Given this relationship, the development parameters N_a, N_b, V_bias-a, V_bias-b, T_a, and T_b may be varied to achieve the most linear D_in versus D_out relationship feasible.

Referring now to Figure 3, there is shown curve A for a typical development system illustrating the variation of D_out as a function of D_in. The development system parameters for curve A are the following:$${\text{N}}_{\text{a}}\text{= 0}$$$${\text{N}}_{\text{b}}\text{= 0.28}$$$${\text{V}}_{\text{bias-b}}\text{= 240 volts}$$

Here, only one developer material is used and only one or one set of developer units, all having the same electrical bias, is employed. As shown, curve A is highly non-linear, being concave. Alternatively, if the two developer units of the present invention are employed, the characteristics of the development system may be regulated to produce a curve B which approximates the linear relationship shown by curve C. Curve B is characteristic of a piecewise development system. Developer unit 36 produces the curve B1 alone while developer units 34 and 36 combine to produce the curve B2. The curve B was produced by the development system 32 with the developer units having the following characteristics:$${\text{N}}_{\text{a}}\text{=0.390}$$$${\text{N}}_{\text{b}}\text{= 0.075}$$$${\text{V}}_{\text{bias-b}}\text{= 240 volts}$$$${\text{V}}_{\text{bias-a}}\text{= 650 volts}$$

T_a = T_b = T, developer unit 34 and developer unit 36 use the same developer material which have the same triboelectric charge, T.$$\text{k/T = 0.036 volts⁻¹}$$$$\text{V₀ = 850 volts}$$$${\text{V}}_{\text{bg}}\text{= 90 volts}$$$${\text{D}}_{\text{max}}\text{= 1.25}$$

Turning now to Figure 4, there is shown curve D which illustrates the curve for a normal development system showing that the developed mass versus image potential is linear.

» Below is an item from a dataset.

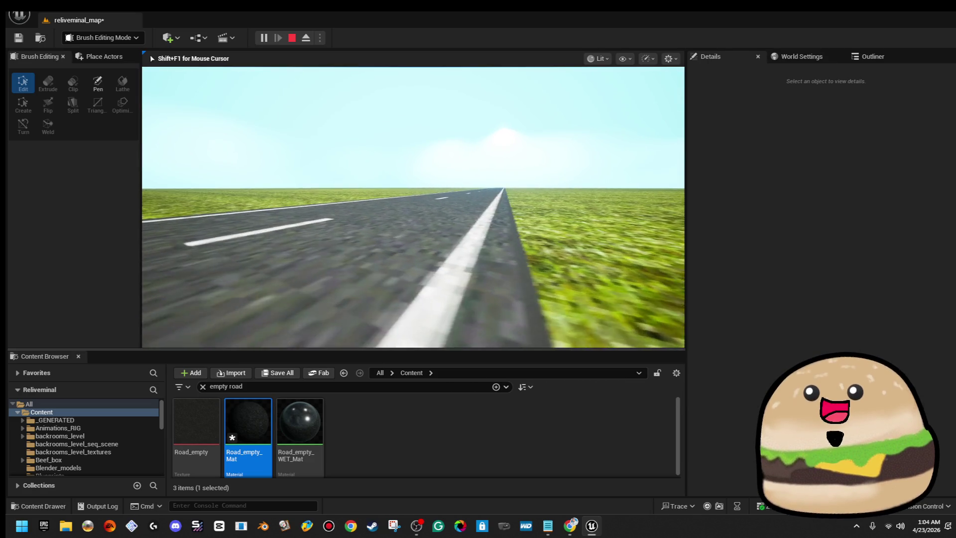
pyautogui.press('Escape')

All systems generally have this type of curve, or worse yet, a concave down mass versus image potential curve. Curve E represents a piecewise development system where E1 represents the characteristics of developer unit 36 and curve E2 that of developer units 34 and 36. The electrical bias of developer unit 36 is set at the normal electrical bias and the electrical bias of developer unit 34 is set much higher, at the desired breakpoint in the development curve. Thus, when the latent image passes through developer unit 34, if the image potential is below the breakpoint, a cleaning field is present and there will be no development. The latent image then progresses to developer unit 36 and will be developed. The resulting development curve will be similar to curve E1. Alternatively, if the latent image has a potential over the breakpoint, the latent image will be developed by both developer units 34 and 36. The resulting developability and mass deposition will be higher and will produce a development curve similar to curve E2.

It will be appreciated that while only two developer units have been described to achieve piecewise development, any number of developer units, i.e. two or more developer units, may be used. In addition, each of the developer units may have any number of developer rollers, i.e. one or more developer rollers, which, for each developer unit, are electrically biased to the same voltage level. In each case the developer units are electrically biased to different voltage levels to achieve piecewise development so that the output density of the copy is substantially the same as the density of the original document. Moreover, different types of developer materials may be used. For example, single component developer material, as well as liquid developer materials may be used.

In recapitulation, the development apparatus described above linearizes the copy density output with respect to the density of the original document. This is achieved by using two developer units operating in a piecewise fashion. Thus, one developer unit develops the latent image over one region and both developer unit develop the latent image over another region. In this way, the density of the developer material deposited on the latent image by one of the developer units approximates that of the original document over one region and the density of the developer material deposited on the latent image by both of the developer units approximates that of the original document over another region. The resultant density of the copy is substantially the same as that of the original document.